Posted by: lotp   2011-11-13 07:35  

#8  Look it's quite simple.

Cultures with reciprocation get wealthy.
Cultures that leech OPM get poor.

Everything else is rather irrelevant.
Why? Reciprocation is just another word for comparative advantage.
Posted by: Bright Pebbles   2011-11-13 07:08  

#7  Morning cookie, that was me
Posted by: European Conservative   2011-11-13 07:02  

#6  @trailing wife

If Fred takes part in the Amazon partner program he'd need to rewrite the Amazon link, so that any sale on Amazon coming from that link will be credited to him.
Posted by: Flavitle Fillmore3265   2011-11-13 07:01  

#5  To embrace paganism is, at heart, to embrace despair.

So according to Spengler's view, is Buddhism a pagan religion of despair?

I am inclined to agree strongly with the idea that spiritual disease/maladjustment can tip a civilization over; I'm not so sure that the emergency exit is quite as narrow as described.

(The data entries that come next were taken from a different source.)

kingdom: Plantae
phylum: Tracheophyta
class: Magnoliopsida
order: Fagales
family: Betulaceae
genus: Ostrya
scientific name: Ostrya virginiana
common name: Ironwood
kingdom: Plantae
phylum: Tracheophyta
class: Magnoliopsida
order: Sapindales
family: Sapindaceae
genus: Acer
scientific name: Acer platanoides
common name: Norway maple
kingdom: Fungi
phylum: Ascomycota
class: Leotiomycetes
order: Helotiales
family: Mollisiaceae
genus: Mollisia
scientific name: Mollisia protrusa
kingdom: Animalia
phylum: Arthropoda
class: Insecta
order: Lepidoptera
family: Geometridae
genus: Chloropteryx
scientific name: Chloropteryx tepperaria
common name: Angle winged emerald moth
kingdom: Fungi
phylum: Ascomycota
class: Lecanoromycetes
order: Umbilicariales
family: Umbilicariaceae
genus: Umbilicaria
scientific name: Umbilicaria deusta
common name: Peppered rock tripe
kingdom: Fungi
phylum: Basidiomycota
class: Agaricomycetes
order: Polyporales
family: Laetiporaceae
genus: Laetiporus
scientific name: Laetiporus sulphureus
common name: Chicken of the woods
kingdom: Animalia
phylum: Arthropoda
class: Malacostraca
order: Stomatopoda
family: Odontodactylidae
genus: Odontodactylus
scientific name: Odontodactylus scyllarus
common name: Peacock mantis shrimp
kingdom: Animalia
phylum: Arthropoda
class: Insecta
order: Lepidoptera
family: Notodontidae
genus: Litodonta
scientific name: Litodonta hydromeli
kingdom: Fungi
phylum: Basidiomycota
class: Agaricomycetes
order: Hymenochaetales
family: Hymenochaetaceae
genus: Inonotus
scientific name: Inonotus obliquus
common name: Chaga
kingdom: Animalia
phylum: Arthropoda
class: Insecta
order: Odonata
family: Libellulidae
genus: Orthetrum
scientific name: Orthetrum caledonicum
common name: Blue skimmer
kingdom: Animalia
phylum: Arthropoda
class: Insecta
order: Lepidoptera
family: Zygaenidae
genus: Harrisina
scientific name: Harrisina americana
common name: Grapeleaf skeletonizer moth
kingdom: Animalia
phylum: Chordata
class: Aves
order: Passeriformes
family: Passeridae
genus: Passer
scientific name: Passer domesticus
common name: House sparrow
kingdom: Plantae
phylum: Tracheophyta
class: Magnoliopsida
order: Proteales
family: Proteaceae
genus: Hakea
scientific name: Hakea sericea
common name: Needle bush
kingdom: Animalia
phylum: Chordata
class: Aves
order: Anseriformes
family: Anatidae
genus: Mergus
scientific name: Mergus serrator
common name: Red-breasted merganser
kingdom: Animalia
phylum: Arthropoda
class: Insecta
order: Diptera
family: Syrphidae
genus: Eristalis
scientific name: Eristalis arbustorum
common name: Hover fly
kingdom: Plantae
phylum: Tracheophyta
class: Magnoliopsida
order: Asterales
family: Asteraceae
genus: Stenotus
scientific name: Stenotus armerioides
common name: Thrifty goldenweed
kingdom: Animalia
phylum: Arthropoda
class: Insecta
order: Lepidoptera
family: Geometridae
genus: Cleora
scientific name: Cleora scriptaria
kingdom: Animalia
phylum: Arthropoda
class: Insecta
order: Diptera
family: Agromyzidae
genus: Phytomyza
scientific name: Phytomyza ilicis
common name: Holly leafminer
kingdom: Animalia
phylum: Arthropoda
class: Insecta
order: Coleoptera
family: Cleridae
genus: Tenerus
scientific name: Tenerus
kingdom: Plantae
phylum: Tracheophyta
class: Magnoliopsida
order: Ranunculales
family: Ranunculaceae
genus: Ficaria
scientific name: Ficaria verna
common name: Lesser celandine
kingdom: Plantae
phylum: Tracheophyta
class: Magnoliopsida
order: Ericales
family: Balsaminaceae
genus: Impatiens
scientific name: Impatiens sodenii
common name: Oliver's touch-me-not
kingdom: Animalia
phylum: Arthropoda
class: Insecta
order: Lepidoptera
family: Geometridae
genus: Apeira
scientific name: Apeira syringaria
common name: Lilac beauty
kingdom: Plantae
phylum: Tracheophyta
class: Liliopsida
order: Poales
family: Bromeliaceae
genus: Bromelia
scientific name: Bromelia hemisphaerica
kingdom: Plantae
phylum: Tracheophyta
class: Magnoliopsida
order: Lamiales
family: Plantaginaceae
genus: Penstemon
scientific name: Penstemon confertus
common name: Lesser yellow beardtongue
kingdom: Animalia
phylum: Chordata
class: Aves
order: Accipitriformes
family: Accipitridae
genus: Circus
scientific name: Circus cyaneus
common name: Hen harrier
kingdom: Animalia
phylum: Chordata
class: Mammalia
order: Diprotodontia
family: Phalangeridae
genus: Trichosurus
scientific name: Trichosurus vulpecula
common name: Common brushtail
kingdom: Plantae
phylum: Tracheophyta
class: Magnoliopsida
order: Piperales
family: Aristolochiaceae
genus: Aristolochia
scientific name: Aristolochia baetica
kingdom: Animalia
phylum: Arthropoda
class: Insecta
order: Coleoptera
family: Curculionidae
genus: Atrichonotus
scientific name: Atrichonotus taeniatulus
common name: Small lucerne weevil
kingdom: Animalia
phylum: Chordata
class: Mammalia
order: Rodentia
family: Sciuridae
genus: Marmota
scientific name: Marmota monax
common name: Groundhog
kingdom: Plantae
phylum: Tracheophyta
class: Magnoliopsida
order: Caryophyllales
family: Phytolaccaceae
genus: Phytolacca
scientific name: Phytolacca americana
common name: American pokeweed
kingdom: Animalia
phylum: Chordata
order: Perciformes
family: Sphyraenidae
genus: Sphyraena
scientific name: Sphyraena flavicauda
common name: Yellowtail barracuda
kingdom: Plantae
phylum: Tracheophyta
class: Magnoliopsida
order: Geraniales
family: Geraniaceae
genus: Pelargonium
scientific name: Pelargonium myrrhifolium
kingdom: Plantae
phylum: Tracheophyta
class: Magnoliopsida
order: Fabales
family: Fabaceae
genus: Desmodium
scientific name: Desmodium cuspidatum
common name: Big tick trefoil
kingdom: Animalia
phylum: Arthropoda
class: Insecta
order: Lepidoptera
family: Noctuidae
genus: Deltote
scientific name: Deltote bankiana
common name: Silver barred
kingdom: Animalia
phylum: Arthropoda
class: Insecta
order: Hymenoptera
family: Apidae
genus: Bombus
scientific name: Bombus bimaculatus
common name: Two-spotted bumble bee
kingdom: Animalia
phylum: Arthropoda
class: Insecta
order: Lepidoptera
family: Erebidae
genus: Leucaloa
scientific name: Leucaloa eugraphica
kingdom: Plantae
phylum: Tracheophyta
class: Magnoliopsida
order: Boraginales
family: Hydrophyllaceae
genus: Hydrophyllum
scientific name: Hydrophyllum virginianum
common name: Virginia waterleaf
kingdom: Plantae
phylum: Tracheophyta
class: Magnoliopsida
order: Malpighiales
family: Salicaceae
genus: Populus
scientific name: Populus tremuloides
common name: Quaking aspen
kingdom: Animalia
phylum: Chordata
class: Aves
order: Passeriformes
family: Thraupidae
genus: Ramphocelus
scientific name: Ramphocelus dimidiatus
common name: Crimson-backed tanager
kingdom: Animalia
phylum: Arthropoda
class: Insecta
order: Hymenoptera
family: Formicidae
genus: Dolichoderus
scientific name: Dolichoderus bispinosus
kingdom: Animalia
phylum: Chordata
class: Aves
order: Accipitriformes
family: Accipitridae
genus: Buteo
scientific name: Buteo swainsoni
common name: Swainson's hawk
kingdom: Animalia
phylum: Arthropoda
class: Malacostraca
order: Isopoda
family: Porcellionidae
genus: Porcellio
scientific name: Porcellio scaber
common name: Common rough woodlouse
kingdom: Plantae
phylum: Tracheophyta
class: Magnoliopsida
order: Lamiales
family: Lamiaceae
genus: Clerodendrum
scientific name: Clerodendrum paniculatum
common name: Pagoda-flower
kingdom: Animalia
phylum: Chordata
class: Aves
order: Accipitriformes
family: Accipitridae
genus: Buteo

Many thanks to lopt for the review!
Posted by: Free Radical   2011-11-13 06:42  

#4  I've never bought the demographic collapse argument.

Look at Germany and Japan. Two of the lowest birthrates in the world, yet still highly succesful societies.

What do Germany and Japan have in common, social cohesion based on a common ethnicity.

A very un-PC thing to say in the Anglosphere but true nonetheless.

And BTW, I'm not suggesting common ethnicity is the only source for social cohesion.
Posted by: phil_b   2011-11-13 03:08  

#3  Forgive me for pointing it out, but both Indian & Chinese civilizations been around a lot longer than Christianity, or even Judaism.
Posted by: g(r)omgoru   2011-11-13 03:06  

#2  Ok, Amazon.com links added to the titles, per Skidmark's request. I don't know if that connects to whatever Amazon does to credit Fred's account. If someone cleverer than I about such things would be kind enough to check, I'd be grateful.
Posted by: trailing wife   2011-11-13 01:07  

#1  Maybe include a link to Amazon? Then we can buy the book and contribute to Rantburg without leaving the comfort of our morning slippers.